▶ Source data:

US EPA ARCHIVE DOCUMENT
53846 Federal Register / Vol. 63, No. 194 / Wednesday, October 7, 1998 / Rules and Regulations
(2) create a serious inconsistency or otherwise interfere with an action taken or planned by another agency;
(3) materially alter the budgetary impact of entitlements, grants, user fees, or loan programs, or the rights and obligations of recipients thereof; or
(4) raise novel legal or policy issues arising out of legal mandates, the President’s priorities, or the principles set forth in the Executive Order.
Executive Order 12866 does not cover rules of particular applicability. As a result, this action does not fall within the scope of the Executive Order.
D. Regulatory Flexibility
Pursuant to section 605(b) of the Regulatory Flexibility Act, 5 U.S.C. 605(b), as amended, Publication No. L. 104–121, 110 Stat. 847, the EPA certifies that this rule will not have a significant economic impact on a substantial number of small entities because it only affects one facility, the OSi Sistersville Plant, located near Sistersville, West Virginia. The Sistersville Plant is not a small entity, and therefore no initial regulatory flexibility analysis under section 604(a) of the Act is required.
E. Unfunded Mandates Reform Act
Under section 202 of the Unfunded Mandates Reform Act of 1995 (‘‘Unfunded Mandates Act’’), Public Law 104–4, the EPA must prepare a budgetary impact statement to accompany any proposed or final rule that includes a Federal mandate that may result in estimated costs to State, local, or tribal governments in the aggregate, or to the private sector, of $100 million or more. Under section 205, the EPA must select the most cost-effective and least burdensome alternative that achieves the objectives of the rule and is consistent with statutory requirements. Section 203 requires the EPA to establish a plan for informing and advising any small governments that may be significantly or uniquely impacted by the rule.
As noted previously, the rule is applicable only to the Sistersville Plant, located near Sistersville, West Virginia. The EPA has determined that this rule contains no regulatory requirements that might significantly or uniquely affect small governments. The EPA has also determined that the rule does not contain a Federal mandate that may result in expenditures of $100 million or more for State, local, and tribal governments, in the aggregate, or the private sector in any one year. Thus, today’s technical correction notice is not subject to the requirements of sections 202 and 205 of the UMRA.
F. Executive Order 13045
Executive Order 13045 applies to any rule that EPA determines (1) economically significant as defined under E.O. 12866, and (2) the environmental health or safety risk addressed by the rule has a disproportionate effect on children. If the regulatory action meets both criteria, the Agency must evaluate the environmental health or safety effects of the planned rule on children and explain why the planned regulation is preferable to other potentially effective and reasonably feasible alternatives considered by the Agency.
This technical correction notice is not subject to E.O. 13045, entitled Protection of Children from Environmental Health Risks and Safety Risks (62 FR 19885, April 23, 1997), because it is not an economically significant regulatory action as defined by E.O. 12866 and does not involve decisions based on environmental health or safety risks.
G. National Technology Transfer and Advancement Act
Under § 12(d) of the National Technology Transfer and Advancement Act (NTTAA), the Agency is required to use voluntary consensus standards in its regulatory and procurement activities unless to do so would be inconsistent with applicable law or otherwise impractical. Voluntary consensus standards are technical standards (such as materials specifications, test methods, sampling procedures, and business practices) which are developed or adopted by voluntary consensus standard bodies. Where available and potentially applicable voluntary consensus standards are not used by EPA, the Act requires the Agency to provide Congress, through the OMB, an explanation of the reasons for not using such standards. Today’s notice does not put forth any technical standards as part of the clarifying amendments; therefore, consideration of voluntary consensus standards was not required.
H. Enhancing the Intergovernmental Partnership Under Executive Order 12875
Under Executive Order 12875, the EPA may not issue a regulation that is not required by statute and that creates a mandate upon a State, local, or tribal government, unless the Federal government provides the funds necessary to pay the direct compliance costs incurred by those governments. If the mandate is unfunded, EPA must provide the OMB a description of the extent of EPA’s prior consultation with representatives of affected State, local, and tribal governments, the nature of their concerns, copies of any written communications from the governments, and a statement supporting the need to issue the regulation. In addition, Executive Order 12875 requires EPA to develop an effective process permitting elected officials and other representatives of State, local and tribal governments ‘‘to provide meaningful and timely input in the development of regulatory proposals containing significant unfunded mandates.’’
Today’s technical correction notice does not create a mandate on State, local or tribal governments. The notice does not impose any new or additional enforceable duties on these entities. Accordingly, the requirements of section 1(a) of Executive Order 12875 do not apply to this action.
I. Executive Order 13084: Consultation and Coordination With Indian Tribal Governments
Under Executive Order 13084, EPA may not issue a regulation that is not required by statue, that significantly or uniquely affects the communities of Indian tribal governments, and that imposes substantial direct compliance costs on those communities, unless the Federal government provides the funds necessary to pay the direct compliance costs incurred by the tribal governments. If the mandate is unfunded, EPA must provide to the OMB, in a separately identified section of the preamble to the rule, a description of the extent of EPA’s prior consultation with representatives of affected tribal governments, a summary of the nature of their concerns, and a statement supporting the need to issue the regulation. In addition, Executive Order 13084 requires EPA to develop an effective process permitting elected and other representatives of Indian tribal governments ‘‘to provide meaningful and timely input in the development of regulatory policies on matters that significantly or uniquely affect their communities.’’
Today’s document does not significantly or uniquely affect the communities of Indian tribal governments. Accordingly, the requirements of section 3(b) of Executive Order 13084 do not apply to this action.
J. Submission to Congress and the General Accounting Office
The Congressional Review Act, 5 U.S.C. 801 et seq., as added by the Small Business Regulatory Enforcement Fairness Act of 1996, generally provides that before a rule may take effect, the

▶ Activity: Create a word-for-word copy of the whole listing.

▶ Completed exercise:
US EPA ARCHIVE DOCUMENT
53846 Federal Register / Vol. 63, No. 194 / Wednesday, October 7, 1998 / Rules and Regulations
(2) create a serious inconsistency or otherwise interfere with an action taken or planned by another agency;
(3) materially alter the budgetary impact of entitlements, grants, user fees, or loan programs, or the rights and obligations of recipients thereof; or
(4) raise novel legal or policy issues arising out of legal mandates, the President’s priorities, or the principles set forth in the Executive Order.
Executive Order 12866 does not cover rules of particular applicability. As a result, this action does not fall within the scope of the Executive Order.
D. Regulatory Flexibility
Pursuant to section 605(b) of the Regulatory Flexibility Act, 5 U.S.C. 605(b), as amended, Publication No. L. 104–121, 110 Stat. 847, the EPA certifies that this rule will not have a significant economic impact on a substantial number of small entities because it only affects one facility, the OSi Sistersville Plant, located near Sistersville, West Virginia. The Sistersville Plant is not a small entity, and therefore no initial regulatory flexibility analysis under section 604(a) of the Act is required.
E. Unfunded Mandates Reform Act
Under section 202 of the Unfunded Mandates Reform Act of 1995 (‘‘Unfunded Mandates Act’’), Public Law 104–4, the EPA must prepare a budgetary impact statement to accompany any proposed or final rule that includes a Federal mandate that may result in estimated costs to State, local, or tribal governments in the aggregate, or to the private sector, of $100 million or more. Under section 205, the EPA must select the most cost-effective and least burdensome alternative that achieves the objectives of the rule and is consistent with statutory requirements. Section 203 requires the EPA to establish a plan for informing and advising any small governments that may be significantly or uniquely impacted by the rule.
As noted previously, the rule is applicable only to the Sistersville Plant, located near Sistersville, West Virginia. The EPA has determined that this rule contains no regulatory requirements that might significantly or uniquely affect small governments. The EPA has also determined that the rule does not contain a Federal mandate that may result in expenditures of $100 million or more for State, local, and tribal governments, in the aggregate, or the private sector in any one year. Thus, today’s technical correction notice is not subject to the requirements of sections 202 and 205 of the UMRA.
F. Executive Order 13045
Executive Order 13045 applies to any rule that EPA determines (1) economically significant as defined under E.O. 12866, and (2) the environmental health or safety risk addressed by the rule has a disproportionate effect on children. If the regulatory action meets both criteria, the Agency must evaluate the environmental health or safety effects of the planned rule on children and explain why the planned regulation is preferable to other potentially effective and reasonably feasible alternatives considered by the Agency.
This technical correction notice is not subject to E.O. 13045, entitled Protection of Children from Environmental Health Risks and Safety Risks (62 FR 19885, April 23, 1997), because it is not an economically significant regulatory action as defined by E.O. 12866 and does not involve decisions based on environmental health or safety risks.
G. National Technology Transfer and Advancement Act
Under § 12(d) of the National Technology Transfer and Advancement Act (NTTAA), the Agency is required to use voluntary consensus standards in its regulatory and procurement activities unless to do so would be inconsistent with applicable law or otherwise impractical. Voluntary consensus standards are technical standards (such as materials specifications, test methods, sampling procedures, and business practices) which are developed or adopted by voluntary consensus standard bodies. Where available and potentially applicable voluntary consensus standards are not used by EPA, the Act requires the Agency to provide Congress, through the OMB, an explanation of the reasons for not using such standards. Today’s notice does not put forth any technical standards as part of the clarifying amendments; therefore, consideration of voluntary consensus standards was not required.
H. Enhancing the Intergovernmental Partnership Under Executive Order 12875
Under Executive Order 12875, the EPA may not issue a regulation that is not required by statute and that creates a mandate upon a State, local, or tribal government, unless the Federal government provides the funds necessary to pay the direct compliance costs incurred by those governments. If the mandate is unfunded, EPA must provide the OMB a description of the extent of EPA’s prior consultation with representatives of affected State, local, and tribal governments, the nature of their concerns, copies of any written communications from the governments, and a statement supporting the need to issue the regulation. In addition, Executive Order 12875 requires EPA to develop an effective process permitting elected officials and other representatives of State, local and tribal governments ‘‘to provide meaningful and timely input in the development of regulatory proposals containing significant unfunded mandates.’’
Today’s technical correction notice does not create a mandate on State, local or tribal governments. The notice does not impose any new or additional enforceable duties on these entities. Accordingly, the requirements of section 1(a) of Executive Order 12875 do not apply to this action.
I. Executive Order 13084: Consultation and Coordination With Indian Tribal Governments
Under Executive Order 13084, EPA may not issue a regulation that is not required by statue, that significantly or uniquely affects the communities of Indian tribal governments, and that imposes substantial direct compliance costs on those communities, unless the Federal government provides the funds necessary to pay the direct compliance costs incurred by the tribal governments. If the mandate is unfunded, EPA must provide to the OMB, in a separately identified section of the preamble to the rule, a description of the extent of EPA’s prior consultation with representatives of affected tribal governments, a summary of the nature of their concerns, and a statement supporting the need to issue the regulation. In addition, Executive Order 13084 requires EPA to develop an effective process permitting elected and other representatives of Indian tribal governments ‘‘to provide meaningful and timely input in the development of regulatory policies on matters that significantly or uniquely affect their communities.’’
Today’s document does not significantly or uniquely affect the communities of Indian tribal governments. Accordingly, the requirements of section 3(b) of Executive Order 13084 do not apply to this action.
J. Submission to Congress and the General Accounting Office
The Congressional Review Act, 5 U.S.C. 801 et seq., as added by the Small Business Regulatory Enforcement Fairness Act of 1996, generally provides that before a rule may take effect, the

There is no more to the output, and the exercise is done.